Stage: A twisted Christmas delight

Slipped: Cinderella ... Rebooted!
by Paul Joseph and Tim Benzie 
dir Tim McArthur
with Faye Reeves, Grant Cartwright, Robert McNeilly, Jim Lavender, Rich Watkins
Royal Vauxhall Tavern, London • 28.Nov.19-8.Jan.20

This was my first panto at Royal Vauxhall Tavern, and I knew it would be a twist on the formula. Indeed, it's a riotously rude, gender-bending romp featuring the usual tropes, including how it's chirpily addressed to an audience of "boys and girls" while everything is very adult indeed. With a terrific script and nimble direction, plus an engagingly up-for-it cast of cross-dressers, this is a fabulous blast of holiday spirit.

The fairy tale is well and truly fractured. Cinderella (Cartwright) is off to the ball thanks to help from his Fairy Godmother (Reeves), who has some anger issues. But his wicked stepmother Lady Garden (McNeilly) and evil stepsister Pleasure (Lavender) are also in attendance, hoping to catch the eye of the eligible Prince Charming (Watkins). The problem is that the prince ha s a shoe fetish, so he's more interested in that exquisite glass slipper than whoever was wearing it.

Where this goes is flat-out ridiculous, encompassing a series of amusing musical numbers. Classics like Tomorrow and Especially for You (or rather, Shoe) mingle with more recent hits like Juice, SeƱorita and You Need to Calm Down. Plus a seriously unforgettable rendition of Shallow. The script is littered with pop culture references as well as nods to news headlines that feel so up-to-the-moment that the show will be shifting along with the UK's election campaign. It will definitely be worth revisiting.

And the performers are relentless scene-stealers, trying to win the audience over with individual call-and-response catch-phrases while directly appealing for sympathy at every turn. Each has great stage presence, mercilessly lampooning themselves. Watkins' smirking Prince is sometimes unnervingly slimy, while Reeves and Lavender have a suitably appalling chemistry as the conniving, hairy-dopey baddies. As the heroine, Cartwright is appropriately bland but blossoms as things go on. And the show is well and truly stolen by Reeves, who skilfully channels Megan Mullally on speed as the Fairy Godmother, nailing the show's best gags. She also pops up in various witty side roles, and gets a chance to torment the audience directly (glitter alert!).

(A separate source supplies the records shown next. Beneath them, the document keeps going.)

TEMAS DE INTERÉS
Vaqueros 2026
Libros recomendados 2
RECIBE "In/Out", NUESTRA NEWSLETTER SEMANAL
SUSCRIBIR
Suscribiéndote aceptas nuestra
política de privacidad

Director Tim McArthur takes a freewheeling approach that knowingly riffs on amateurish townhall-style productions. But these are talented professionals who never miss a beat, improvising jokes along with the script's funniest gags while trying to crack each other up. It's charming, hilarious and very rude. There are perhaps too many poo jokes (if that's possible), and the whole thing seems to be reluctant to come to an end. So it leaves us in just the right kind of Christmas mood.